Problem to solve =
All lines holding the string "translate" should be copied from the data below.

(Saved entries)
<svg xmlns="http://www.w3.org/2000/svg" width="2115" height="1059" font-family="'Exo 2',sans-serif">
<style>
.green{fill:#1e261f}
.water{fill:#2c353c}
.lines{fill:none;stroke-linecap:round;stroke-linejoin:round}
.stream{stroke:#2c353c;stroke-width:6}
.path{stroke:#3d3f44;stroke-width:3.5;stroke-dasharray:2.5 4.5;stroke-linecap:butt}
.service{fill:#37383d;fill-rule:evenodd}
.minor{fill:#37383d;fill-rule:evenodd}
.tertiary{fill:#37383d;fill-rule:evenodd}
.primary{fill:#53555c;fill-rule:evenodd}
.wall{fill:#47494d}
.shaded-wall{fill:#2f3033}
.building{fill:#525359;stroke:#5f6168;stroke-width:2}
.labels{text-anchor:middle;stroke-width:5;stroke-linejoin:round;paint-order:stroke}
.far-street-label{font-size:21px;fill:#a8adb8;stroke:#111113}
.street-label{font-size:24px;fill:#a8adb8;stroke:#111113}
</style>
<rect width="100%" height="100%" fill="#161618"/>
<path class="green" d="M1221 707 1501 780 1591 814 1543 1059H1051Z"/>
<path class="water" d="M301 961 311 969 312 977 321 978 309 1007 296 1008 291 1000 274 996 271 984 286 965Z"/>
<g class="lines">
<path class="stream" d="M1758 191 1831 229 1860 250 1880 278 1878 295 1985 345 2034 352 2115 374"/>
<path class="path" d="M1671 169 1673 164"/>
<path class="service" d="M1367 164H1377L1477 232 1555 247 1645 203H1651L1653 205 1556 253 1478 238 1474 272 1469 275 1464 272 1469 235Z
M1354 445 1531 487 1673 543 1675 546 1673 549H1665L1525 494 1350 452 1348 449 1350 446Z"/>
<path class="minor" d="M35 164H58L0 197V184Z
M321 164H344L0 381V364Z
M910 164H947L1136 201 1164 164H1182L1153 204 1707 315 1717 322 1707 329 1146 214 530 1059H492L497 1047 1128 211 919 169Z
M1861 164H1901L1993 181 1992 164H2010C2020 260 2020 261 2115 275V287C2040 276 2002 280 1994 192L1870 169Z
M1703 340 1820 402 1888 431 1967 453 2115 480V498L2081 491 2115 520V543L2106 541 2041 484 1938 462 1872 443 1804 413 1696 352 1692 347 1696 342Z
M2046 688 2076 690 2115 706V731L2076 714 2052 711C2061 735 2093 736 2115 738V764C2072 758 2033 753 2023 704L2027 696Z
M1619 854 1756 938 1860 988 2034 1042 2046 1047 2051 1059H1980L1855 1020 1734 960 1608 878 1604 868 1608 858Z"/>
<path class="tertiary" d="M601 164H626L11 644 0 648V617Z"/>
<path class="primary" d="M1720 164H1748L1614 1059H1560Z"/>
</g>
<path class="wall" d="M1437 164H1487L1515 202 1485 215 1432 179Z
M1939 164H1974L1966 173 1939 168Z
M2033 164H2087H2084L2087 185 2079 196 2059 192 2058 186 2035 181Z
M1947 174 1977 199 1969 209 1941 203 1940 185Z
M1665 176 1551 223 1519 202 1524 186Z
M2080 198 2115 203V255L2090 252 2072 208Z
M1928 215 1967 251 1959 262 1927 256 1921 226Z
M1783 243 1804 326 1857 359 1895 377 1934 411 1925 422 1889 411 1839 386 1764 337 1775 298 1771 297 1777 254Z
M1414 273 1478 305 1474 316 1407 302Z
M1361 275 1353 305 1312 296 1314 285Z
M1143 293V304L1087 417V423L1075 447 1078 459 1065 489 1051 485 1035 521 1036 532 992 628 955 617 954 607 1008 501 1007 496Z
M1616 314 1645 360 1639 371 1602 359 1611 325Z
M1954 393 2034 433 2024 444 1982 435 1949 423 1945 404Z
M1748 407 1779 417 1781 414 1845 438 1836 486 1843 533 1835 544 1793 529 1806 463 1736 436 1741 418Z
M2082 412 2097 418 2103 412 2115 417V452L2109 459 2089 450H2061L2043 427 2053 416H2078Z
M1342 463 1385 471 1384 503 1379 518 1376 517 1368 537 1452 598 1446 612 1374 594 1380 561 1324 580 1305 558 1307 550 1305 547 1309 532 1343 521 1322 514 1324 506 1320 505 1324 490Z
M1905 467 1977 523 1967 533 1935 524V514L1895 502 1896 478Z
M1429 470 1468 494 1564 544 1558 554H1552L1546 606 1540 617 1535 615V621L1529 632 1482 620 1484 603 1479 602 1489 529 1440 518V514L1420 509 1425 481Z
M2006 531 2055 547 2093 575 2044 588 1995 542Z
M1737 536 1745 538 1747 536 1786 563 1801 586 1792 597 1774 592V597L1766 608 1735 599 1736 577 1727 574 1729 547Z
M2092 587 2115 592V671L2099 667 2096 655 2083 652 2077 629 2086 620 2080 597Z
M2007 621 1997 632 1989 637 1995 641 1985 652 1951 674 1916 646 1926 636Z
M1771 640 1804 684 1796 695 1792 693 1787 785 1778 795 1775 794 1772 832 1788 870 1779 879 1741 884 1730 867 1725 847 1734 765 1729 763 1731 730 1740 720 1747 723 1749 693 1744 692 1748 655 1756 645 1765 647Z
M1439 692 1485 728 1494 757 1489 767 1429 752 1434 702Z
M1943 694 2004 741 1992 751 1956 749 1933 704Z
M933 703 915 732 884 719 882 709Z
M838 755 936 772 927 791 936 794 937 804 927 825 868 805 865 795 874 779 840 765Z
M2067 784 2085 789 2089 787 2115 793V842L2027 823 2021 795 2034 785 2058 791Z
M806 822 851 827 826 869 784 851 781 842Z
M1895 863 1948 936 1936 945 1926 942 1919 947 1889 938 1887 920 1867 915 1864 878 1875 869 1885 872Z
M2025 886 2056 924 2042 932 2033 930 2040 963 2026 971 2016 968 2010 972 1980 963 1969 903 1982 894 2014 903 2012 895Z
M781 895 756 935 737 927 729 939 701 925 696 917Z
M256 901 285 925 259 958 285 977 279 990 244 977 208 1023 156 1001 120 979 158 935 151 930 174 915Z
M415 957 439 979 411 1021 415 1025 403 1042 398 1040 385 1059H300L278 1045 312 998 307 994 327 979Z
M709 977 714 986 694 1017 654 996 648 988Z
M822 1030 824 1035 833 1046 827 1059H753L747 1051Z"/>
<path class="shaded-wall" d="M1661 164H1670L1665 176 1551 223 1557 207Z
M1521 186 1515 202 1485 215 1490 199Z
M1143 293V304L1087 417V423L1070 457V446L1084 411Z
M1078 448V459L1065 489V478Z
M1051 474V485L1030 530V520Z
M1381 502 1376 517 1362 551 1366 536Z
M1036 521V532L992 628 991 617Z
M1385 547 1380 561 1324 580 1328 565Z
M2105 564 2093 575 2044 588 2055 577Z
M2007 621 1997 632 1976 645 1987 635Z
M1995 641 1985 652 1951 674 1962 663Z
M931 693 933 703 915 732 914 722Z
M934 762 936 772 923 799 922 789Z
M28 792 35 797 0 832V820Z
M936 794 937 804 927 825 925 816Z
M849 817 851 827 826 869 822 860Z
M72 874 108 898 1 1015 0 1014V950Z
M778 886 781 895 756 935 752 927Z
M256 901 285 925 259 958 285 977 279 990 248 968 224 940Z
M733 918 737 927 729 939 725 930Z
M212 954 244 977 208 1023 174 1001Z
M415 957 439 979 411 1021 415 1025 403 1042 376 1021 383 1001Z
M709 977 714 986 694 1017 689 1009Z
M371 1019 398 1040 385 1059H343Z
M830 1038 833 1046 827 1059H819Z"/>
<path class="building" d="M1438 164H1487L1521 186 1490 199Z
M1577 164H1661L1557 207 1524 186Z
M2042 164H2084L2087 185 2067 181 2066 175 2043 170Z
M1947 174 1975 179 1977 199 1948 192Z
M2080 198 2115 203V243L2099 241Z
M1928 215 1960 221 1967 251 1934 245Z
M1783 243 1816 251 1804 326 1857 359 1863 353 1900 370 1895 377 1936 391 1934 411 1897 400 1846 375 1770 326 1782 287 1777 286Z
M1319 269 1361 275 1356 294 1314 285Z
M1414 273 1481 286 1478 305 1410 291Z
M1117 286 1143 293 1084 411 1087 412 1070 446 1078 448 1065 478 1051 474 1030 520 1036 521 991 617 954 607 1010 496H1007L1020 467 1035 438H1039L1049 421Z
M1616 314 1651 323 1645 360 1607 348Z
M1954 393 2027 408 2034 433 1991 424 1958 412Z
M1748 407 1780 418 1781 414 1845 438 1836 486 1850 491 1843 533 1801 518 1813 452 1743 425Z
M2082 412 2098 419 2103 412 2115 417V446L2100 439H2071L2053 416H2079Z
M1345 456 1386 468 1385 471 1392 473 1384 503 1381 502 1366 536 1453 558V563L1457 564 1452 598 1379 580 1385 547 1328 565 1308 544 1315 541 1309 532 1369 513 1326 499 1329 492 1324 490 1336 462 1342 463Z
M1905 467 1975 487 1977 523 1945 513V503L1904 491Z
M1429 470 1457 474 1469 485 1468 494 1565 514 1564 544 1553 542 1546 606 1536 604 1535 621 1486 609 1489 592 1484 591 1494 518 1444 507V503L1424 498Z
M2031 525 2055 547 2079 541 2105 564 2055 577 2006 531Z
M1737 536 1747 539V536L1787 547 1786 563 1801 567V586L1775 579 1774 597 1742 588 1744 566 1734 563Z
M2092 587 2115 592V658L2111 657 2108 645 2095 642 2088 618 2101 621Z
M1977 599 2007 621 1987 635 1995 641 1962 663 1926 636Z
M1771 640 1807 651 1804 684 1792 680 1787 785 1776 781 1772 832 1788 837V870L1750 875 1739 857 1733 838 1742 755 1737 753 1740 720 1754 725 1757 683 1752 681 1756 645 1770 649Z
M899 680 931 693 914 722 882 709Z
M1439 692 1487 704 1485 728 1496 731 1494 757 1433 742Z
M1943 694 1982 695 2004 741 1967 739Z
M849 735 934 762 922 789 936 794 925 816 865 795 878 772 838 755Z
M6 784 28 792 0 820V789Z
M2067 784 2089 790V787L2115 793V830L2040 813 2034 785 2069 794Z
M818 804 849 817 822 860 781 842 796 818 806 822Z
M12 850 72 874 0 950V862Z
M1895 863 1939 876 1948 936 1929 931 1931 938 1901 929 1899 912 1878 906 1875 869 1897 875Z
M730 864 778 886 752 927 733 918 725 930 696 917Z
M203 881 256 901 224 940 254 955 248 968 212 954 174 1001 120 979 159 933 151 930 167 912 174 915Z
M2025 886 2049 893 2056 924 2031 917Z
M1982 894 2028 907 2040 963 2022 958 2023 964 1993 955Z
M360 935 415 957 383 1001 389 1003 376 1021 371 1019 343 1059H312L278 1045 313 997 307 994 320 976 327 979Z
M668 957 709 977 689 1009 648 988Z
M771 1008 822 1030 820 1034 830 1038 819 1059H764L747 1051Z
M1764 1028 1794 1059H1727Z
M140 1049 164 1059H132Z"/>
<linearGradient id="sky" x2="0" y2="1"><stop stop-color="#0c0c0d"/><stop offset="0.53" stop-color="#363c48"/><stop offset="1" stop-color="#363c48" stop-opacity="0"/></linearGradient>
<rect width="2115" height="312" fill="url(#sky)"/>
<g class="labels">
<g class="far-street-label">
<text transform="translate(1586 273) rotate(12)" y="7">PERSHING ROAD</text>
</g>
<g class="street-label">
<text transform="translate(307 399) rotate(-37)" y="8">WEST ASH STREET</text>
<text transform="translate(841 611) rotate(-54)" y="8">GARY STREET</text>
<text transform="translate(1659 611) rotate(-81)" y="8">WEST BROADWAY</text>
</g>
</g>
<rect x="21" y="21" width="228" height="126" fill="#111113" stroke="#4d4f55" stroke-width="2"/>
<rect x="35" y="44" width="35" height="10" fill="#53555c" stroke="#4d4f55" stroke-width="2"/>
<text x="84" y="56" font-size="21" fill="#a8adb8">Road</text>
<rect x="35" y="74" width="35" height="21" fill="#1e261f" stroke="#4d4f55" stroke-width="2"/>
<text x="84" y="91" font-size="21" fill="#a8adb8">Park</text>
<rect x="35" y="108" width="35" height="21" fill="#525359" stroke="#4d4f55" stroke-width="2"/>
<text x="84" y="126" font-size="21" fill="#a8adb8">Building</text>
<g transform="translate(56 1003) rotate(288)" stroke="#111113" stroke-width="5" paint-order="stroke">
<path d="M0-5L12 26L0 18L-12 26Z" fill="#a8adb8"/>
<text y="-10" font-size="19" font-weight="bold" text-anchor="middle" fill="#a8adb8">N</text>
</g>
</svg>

Solution =
<text transform="translate(1586 273) rotate(12)" y="7">PERSHING ROAD</text>
<text transform="translate(307 399) rotate(-37)" y="8">WEST ASH STREET</text>
<text transform="translate(841 611) rotate(-54)" y="8">GARY STREET</text>
<text transform="translate(1659 611) rotate(-81)" y="8">WEST BROADWAY</text>
<g transform="translate(56 1003) rotate(288)" stroke="#111113" stroke-width="5" paint-order="stroke">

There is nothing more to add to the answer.